Yönergeler:
**a.** Köy Enstitüleri yazısının "Bugün 17 Nisan…" sözlerini içeren yerden açılıp "bir hüzün kaplar." ile kapanan bölümünü, "hüzün" sözcüğünü "keder" ile değiştirerek yeniden yazar mısın?
**b.** Köy Enstitüleri yazısını kaldığı yerden devam ettirir misin?

Kaynak Metin:
= = = = = = =

Bugün 17 Nisan…
Bugün Köy Enstitülerinin Açılışının (17 Nisan 1940) 81. yıl dönümü.
Ne zaman “Köy Enstitüsü” adını duysam; içimi, tarifsiz bir acı, tarifsiz bir hüzün kaplar.
Yüreğim kanar…
… …
Siz de farkında mısınız bilmem; çok sık yazar, çok sık dillendiririm… TÜRKİYE CUMHURİYETİNİN İKİ KIRILMA NOKTASI VARDIR.
* Kırılma noktasının ilki ve en vahimi; ülke dinamikleri yerli yerine oturmadan; toplumsal olarak, olması gereken eğitim ve bilinç düzeyine erişilmeden; “ÇOK PARTİLİ DÜZENE GEÇİLMESİDİR.”
Bugün olumsuz anlamda ne yaşanıyorsa; yaşanan tüm tatsızlıkların nedeni; Ülke’nin; kültürel olarak hazır olunmadan, “çok partili düzene” geçirilme cehaletidir.
* İkinci kırılma noktası da; Anadolu’nun en ücra köşelerine kadar eğitim ve hizmet götürme, birlik ve dirlik bilinci sağlama şansı yaratan KÖY ENSTİTÜLERİNİN KAPATILMASIDIR.

= = = = = = =

Bir bölütleme veri kümesinden satırlar
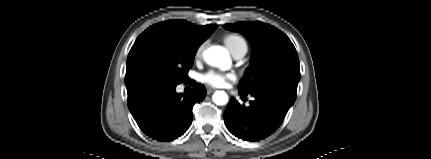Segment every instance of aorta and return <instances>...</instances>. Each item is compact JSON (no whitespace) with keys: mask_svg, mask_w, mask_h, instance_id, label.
<instances>
[{"mask_svg":"<svg viewBox=\"0 0 431 159\" xmlns=\"http://www.w3.org/2000/svg\"><path fill=\"white\" fill-rule=\"evenodd\" d=\"M204 60L211 66H225L230 62L228 52L220 46H213L204 52ZM213 102L217 105H225L228 102V95L224 91H216L213 94Z\"/></svg>","mask_w":431,"mask_h":159,"instance_id":"1","label":"aorta"}]
</instances>
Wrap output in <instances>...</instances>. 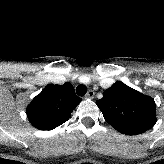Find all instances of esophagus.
Here are the masks:
<instances>
[{
  "instance_id": "34e87169",
  "label": "esophagus",
  "mask_w": 164,
  "mask_h": 164,
  "mask_svg": "<svg viewBox=\"0 0 164 164\" xmlns=\"http://www.w3.org/2000/svg\"><path fill=\"white\" fill-rule=\"evenodd\" d=\"M94 95H95V93H94V91L93 90H89L88 92H87V94H86V98H89V99H93L94 98Z\"/></svg>"
}]
</instances>
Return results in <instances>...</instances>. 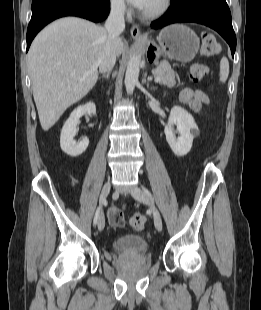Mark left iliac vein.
Listing matches in <instances>:
<instances>
[{"instance_id":"1","label":"left iliac vein","mask_w":261,"mask_h":310,"mask_svg":"<svg viewBox=\"0 0 261 310\" xmlns=\"http://www.w3.org/2000/svg\"><path fill=\"white\" fill-rule=\"evenodd\" d=\"M131 195L138 201L148 204L151 207V211L153 214L154 224L158 231L162 230V218L158 211V209L150 202L149 198L139 187H134L131 190Z\"/></svg>"}]
</instances>
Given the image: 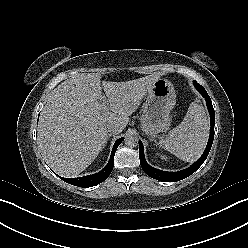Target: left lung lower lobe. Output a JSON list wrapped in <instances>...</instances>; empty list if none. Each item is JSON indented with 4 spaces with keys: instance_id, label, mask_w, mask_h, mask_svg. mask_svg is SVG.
I'll use <instances>...</instances> for the list:
<instances>
[{
    "instance_id": "left-lung-lower-lobe-1",
    "label": "left lung lower lobe",
    "mask_w": 248,
    "mask_h": 248,
    "mask_svg": "<svg viewBox=\"0 0 248 248\" xmlns=\"http://www.w3.org/2000/svg\"><path fill=\"white\" fill-rule=\"evenodd\" d=\"M193 83H194V86L196 87V89L205 98L206 104H207V107L209 110V114H210V121H211L210 136H209V140H208V144L206 146V149H205L204 153L202 154V156L195 163H193L190 167H188L182 171H178V172H166V171H161V170H158V169L151 167L145 161L144 147H143L142 142L139 141L140 165H141L142 169L144 170V172L153 179L163 181V182L180 181V180L190 176L191 174H193L196 170H198L200 168V166L204 163V161L206 160V158L209 154V151L211 149L213 139H214V126H215L214 108H213L211 99H210L209 95L207 94L206 90L204 89V87L201 86L200 84H198L196 81H194Z\"/></svg>"
}]
</instances>
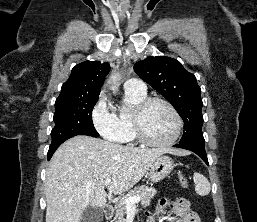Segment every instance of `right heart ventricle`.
Instances as JSON below:
<instances>
[{
	"label": "right heart ventricle",
	"instance_id": "1",
	"mask_svg": "<svg viewBox=\"0 0 257 222\" xmlns=\"http://www.w3.org/2000/svg\"><path fill=\"white\" fill-rule=\"evenodd\" d=\"M147 97L146 93H137L125 90L124 104L125 110L119 111L116 115V121L122 129L120 143H130L136 140V135L132 122V114L136 106Z\"/></svg>",
	"mask_w": 257,
	"mask_h": 222
}]
</instances>
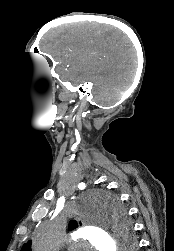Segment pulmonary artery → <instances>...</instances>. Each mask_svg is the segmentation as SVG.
Wrapping results in <instances>:
<instances>
[{
    "instance_id": "obj_1",
    "label": "pulmonary artery",
    "mask_w": 174,
    "mask_h": 251,
    "mask_svg": "<svg viewBox=\"0 0 174 251\" xmlns=\"http://www.w3.org/2000/svg\"><path fill=\"white\" fill-rule=\"evenodd\" d=\"M86 247H90L88 244H85Z\"/></svg>"
}]
</instances>
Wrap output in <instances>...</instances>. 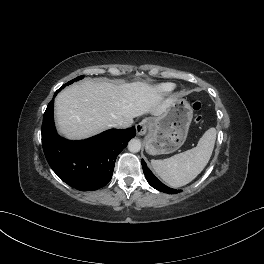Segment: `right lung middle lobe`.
Listing matches in <instances>:
<instances>
[{
    "label": "right lung middle lobe",
    "mask_w": 264,
    "mask_h": 264,
    "mask_svg": "<svg viewBox=\"0 0 264 264\" xmlns=\"http://www.w3.org/2000/svg\"><path fill=\"white\" fill-rule=\"evenodd\" d=\"M83 77H84V76H79V77H77V78H75V79L69 81L68 83H66L65 85H63L60 89L64 88L66 85H69V84L73 83L74 81H77V80L82 79Z\"/></svg>",
    "instance_id": "obj_1"
}]
</instances>
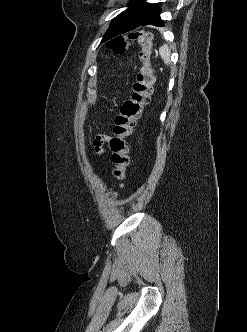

= = = = = = =

Görev Yanıtları:
**a.**
Bugün 17 Nisan…
Bugün Köy Enstitülerinin Açılışının (17 Nisan 1940) 81. yıl dönümü.
Ne zaman “Köy Enstitüsü” adını duysam; içimi, tarifsiz bir acı, tarifsiz bir keder kaplar.

**b.**
Anlamsız bir şekilde yapılan bu iki büyük hata, Ülkemizi hemen her konuda gelişmiş ülkelerin eline avucuna bakar duruma düşürmüştür.
* * *
Oysa Köy Enstitüleri, asırlardır eğitim yüzü görmemiş Anadolu insanlarını eğitmek, derleyip, toparlamak ve ülkeye kazandırmak için olağanüstü büyük bir fırsat, olağanüstü büyük bir şanstı.
Bu şans, vizyonsuz yöneticilerin elinde harcandı gitti.
Bir başka ifadeyle; Köy Enstitüleri, bilinçli ya da bilinçsiz bir güdüyle kapatılarak, ülkeye ihanet edildi.
Dış güçlerin ve toprak ağalarının oyununa gelen, ülkenin çapsız ve vizyonsuz yöneticileri; bu eğitim kurumlarının değerini bilemedi.
Türkiye’nin büyümesi ve gelişmesi karşısında rahatsızlık duyan çevrelerin; isteyip de yapamadığı şeyi, Türk Siyasetinin yüz karası, o günlerin sözde devlet adamları yaptı.
… …
Hasan Ali Yücel'den sonra Milli Eğitim Bakanlığı görevini üstlenen Reşat Şemsettin Sirer, Köy Enstitüleri'ni, Köy Öğretmen Okulları'na dönüştürdü.
Bu isim değişikliği de bu okulları kurtaramadı.
Ve bu güzide okullar,; “Köy Enstitüleri, bizlerden daha donanımlı, daha becerikli vatandaş profili yetiştiriyor. Bu durum kabul edilemez…” diyen Adnan Menderes İktidarı tarafından, 27 Ocak 1954 tarihinde kapatıldı.
Köy Enstitüleri, kapatılmayıp, etkinliğini sürdürebilse; ülke olarak bugün bambaşka bir konumda olurduk.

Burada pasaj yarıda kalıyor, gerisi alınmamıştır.